Members of Lawrence retirement community start veterans group to share war stories

From left, veterans Jim Stokes Jr., Dick Schiefelbusch, Al Gallup, Grover Sanders and Norman Wycoff, spent a recent Thursday afternoon at Presbyterian Manor telling stories about World War II.

From left, veterans Jim Stokes Jr., Dick Schiefelbusch, Al Gallup, Grover Sanders and Norman Wycoff, spent a recent Thursday afternoon at Presbyterian Manor telling stories about World War II.

Once a month, a group of Presbyterian Manor residents gathers at the Lawrence retirement community to swap stories of serving in World War II, when they were dodging kamikaze pilots and being held as prisoners of war.

The men, all in their 80s and 90s, started gathering in the spring in order to keep their memories alive, at a time when an estimated 555 World War II veterans die every day. During a recent meeting, the stories ranged from surviving a plane crash caused by a terrible storm to contracting scarlet fever during boot camp.

Jim Stokes Jr., a North Carolina native, recalled how he was stationed on a Navy destroyer during the Okinawa campaign in the mid-1940s.

“I had a good time, enjoyed my duty,” said Stokes, 91. “One thing I didn’t like is I never got used to people shooting at me. But would I do it again?

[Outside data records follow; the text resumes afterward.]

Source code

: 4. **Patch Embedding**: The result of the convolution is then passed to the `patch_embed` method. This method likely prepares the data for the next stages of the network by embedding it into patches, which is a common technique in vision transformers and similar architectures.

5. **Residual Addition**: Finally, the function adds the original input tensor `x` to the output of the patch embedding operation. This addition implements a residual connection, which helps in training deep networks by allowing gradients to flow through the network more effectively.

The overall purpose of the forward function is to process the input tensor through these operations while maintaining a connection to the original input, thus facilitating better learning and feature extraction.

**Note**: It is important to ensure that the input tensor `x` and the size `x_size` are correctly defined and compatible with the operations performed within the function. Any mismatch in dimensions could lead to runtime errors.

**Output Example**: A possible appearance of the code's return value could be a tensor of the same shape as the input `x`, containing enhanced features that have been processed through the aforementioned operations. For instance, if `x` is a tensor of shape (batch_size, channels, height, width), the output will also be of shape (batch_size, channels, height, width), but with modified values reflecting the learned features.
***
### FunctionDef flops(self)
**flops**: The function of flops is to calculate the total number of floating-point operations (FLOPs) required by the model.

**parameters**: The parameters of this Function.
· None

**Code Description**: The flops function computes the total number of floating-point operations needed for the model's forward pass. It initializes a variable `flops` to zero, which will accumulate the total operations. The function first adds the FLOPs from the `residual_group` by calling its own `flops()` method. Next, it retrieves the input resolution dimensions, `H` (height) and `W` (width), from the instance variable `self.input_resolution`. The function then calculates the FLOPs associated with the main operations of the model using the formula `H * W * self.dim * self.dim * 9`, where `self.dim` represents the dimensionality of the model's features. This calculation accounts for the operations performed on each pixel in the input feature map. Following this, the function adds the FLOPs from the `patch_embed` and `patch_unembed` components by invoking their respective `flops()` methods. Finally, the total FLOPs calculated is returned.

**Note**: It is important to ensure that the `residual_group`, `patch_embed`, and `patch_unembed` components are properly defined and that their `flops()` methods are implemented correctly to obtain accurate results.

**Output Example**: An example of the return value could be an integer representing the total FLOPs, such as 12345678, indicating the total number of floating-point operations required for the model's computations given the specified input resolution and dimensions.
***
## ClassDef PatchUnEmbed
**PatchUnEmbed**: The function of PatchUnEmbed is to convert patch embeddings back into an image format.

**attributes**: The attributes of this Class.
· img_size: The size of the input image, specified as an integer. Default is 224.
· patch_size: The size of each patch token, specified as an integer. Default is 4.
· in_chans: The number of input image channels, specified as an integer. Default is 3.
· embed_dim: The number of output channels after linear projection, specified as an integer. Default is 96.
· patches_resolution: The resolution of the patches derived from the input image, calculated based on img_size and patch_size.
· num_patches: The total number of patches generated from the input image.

I probably would.”

Out at sea, Stokes saw his sister ship get bombed by a Japanese kamikaze pilot, causing about 100 casualties. “It was horrible to see that big hole in the ship,” he said. “You could imagine how many people were killed or injured.”

Grover Sanders, 93, also recalled being bombarded with kamikaze pilots when he was serving in a destroyer near Okinawa. The U.S. troops were able to shoot down some of them. But not all. Many American lives were lost.

“That was pretty rough duty there when suicide planes are looking for you day and night,” he said. “But we’re here and we’re fortunate.”

John Diehl remembered his time serving as a cargo pilot over the South Pacific, where he sometimes hauled Japanese prisoners of war. “When we took an island, we would go in under fighter escort and take out the wounded,” he said.

Diehl, 96, served alongside a young Richard Nixon. “He was very aloof,” Diehl recalled. “I didn’t get to know him well.”

Dick Schiefelbusch, 96, talked about his two years as a prisoner of war, after his plane was shot down over the Baltic Sea. He chooses to look at the bright side of things.

“The odds were about 12-1 that you would be killed or made a prisoner of war,” he said. “The guys who survived to go back were about zilch. I suppose in that perspective I was a lucky camper. I made it all the way through. I’m very grateful.”